- _TRECHO PARA LEITURA_
::::::::
Mas Binti Jua, uma gorila fêmea de oito anos, pega o menino e, o carregando como uma criança, gentilmente entrega o garoto para os funcionários do zoológico.


Este episódio impressionante aconteceu em 1996 e rendeu a Binti Jua manchetes em jornais internacionais (e pode ser visto, mas numa resolução não muito boa, num vídeo do YouTube). Foi um incidente que ninguém que o testemunhou – ao vivo ou on line – conseguiu esquecer. Mas não tinha nada sobre Binti Jua, ou qualquer outro chimpanzé, gorila, bonobo ou orangotango que demonstra racionalidade e empatia, no artigo Why They’re Human Rights, de Russell Paul La Valle (http://www.washingtonpost.com/wp-dyn/content/article/2008/07/25/AR2008072502761.html).
::::::::
- _DADOS FORNECIDOS_
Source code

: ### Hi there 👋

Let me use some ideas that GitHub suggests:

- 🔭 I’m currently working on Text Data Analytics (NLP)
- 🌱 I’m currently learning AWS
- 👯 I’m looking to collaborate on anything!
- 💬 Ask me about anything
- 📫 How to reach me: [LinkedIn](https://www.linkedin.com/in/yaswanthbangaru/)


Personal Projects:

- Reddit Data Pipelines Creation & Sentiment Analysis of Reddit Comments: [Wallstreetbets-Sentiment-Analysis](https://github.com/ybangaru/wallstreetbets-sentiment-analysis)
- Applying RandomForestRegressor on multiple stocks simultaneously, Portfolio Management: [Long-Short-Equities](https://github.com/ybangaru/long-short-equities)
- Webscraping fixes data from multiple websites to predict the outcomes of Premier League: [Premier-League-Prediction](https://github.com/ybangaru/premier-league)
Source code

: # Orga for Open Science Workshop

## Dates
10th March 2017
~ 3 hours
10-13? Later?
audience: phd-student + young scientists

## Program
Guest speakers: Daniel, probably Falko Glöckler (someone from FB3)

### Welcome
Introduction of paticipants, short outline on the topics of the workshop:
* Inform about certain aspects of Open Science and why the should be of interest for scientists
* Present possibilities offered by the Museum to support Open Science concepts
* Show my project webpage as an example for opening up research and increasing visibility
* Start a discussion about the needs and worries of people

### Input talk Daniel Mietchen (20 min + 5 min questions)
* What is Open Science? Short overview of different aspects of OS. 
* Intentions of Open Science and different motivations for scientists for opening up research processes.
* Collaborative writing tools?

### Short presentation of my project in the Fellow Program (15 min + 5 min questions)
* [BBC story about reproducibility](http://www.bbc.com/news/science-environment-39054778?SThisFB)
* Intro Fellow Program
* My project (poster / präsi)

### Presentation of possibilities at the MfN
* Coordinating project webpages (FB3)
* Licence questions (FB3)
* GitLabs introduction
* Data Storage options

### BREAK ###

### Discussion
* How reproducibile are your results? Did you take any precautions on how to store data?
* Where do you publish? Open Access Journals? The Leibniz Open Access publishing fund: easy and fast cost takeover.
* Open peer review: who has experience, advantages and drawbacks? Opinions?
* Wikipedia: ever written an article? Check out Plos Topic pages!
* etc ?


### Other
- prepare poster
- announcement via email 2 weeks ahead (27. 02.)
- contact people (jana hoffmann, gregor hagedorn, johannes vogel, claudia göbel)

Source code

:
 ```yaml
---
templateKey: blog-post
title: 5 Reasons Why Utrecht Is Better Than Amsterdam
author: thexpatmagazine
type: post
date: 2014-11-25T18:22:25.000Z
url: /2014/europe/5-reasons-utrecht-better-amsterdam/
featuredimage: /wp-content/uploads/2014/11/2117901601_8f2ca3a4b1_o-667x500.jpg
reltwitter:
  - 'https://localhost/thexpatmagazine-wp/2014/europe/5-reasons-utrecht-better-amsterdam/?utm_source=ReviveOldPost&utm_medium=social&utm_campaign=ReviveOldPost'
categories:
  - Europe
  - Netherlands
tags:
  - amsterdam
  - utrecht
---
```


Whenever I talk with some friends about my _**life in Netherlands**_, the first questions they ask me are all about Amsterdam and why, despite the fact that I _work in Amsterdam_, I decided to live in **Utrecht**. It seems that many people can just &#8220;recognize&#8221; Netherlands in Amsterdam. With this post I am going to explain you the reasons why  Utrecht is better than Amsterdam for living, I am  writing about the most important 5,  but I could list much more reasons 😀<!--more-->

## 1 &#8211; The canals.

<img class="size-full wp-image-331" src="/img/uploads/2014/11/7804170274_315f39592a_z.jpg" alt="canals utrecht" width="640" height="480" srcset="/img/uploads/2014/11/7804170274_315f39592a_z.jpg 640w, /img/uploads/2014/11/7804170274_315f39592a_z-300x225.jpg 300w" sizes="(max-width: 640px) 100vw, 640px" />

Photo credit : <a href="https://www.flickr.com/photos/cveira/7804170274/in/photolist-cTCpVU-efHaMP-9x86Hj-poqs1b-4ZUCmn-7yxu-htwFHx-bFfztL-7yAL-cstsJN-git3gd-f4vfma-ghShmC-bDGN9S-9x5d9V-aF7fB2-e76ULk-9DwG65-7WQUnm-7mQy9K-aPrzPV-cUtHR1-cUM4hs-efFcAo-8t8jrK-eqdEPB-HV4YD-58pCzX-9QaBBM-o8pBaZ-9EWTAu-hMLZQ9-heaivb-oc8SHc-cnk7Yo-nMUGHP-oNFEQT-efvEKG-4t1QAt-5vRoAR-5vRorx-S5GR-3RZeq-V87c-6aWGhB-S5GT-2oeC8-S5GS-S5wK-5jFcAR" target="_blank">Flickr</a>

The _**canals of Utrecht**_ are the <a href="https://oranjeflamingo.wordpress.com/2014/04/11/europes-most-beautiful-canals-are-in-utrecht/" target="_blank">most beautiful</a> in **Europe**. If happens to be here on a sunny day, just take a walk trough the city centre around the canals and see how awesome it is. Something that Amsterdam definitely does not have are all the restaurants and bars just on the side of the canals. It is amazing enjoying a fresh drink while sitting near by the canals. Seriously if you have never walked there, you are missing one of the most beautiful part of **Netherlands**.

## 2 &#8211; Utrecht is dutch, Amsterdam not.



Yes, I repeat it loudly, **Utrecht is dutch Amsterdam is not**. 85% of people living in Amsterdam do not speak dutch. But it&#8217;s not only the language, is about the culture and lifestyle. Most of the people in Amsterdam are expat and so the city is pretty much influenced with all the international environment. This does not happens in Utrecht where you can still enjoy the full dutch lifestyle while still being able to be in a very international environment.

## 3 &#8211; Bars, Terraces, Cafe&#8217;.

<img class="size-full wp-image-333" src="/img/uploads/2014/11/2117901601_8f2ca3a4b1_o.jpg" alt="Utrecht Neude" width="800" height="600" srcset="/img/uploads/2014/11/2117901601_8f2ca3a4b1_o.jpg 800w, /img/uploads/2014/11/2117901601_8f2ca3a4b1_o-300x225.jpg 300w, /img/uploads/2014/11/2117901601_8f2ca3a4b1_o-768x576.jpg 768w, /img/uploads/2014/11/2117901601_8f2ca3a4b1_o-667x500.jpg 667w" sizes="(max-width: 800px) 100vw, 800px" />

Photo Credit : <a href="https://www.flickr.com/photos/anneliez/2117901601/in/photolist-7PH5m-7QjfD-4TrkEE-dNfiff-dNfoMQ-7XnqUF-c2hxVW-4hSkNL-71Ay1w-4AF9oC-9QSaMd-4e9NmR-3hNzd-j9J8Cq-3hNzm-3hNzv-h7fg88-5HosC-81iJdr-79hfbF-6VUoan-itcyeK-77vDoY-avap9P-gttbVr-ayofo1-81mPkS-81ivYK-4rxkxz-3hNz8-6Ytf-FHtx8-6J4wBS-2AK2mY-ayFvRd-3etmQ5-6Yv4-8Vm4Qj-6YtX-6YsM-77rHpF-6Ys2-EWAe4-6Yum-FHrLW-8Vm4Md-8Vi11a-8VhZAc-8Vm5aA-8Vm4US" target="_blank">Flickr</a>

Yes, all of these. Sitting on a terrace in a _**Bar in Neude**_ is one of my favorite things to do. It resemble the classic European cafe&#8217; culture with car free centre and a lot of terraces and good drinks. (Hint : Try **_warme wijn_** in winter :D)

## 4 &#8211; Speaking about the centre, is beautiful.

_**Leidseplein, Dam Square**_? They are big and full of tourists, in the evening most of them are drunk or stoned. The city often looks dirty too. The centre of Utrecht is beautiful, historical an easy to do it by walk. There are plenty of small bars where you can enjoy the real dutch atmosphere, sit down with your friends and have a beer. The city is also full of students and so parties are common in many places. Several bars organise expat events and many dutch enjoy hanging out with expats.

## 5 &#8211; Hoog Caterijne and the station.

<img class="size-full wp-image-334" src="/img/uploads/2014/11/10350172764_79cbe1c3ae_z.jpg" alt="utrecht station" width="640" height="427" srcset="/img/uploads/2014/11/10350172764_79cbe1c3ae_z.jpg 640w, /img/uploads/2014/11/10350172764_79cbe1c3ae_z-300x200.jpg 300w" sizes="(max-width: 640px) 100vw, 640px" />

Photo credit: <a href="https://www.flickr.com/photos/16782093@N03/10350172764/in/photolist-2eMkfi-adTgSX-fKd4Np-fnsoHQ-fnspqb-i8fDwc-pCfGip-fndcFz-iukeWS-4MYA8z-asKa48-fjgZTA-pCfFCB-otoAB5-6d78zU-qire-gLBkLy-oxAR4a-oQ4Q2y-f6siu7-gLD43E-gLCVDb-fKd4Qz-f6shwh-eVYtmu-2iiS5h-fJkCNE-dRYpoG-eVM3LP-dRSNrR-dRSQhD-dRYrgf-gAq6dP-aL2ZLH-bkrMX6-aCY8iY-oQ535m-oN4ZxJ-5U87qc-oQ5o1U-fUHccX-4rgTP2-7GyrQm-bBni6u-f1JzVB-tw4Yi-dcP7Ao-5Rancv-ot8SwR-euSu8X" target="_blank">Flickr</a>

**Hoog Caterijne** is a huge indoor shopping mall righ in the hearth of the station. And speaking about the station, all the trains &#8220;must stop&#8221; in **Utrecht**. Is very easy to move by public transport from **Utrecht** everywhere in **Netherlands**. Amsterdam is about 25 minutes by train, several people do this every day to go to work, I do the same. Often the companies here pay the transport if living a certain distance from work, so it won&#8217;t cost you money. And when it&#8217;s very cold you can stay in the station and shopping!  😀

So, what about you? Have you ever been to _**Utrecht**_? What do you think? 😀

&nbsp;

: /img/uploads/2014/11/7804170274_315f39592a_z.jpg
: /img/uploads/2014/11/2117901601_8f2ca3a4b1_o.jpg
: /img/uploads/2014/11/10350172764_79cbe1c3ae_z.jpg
::::::::
- _TAREFAS_
**1)** Traduza para o inglês esta frase do trecho sobre Binti Jua: "Foi um incidente que ninguém que o testemunhou – ao vivo ou on line – conseguiu esquecer."
**2)** Reproduza o trecho sobre Binti Jua desde "Mas Binti Jua, uma" até "funcionários do zoológico.", inclusive, trocando "zoológico" por "parque".
As entradas constituem um material à parte do trecho.

- _RESPOSTAS ESCRITAS_
**1)** It was an incident that no one who witnessed it – live or online – could forget.

**2)**
Mas Binti Jua, uma gorila fêmea de oito anos, pega o menino e, o carregando como uma criança, gentilmente entrega o garoto para os funcionários do parque.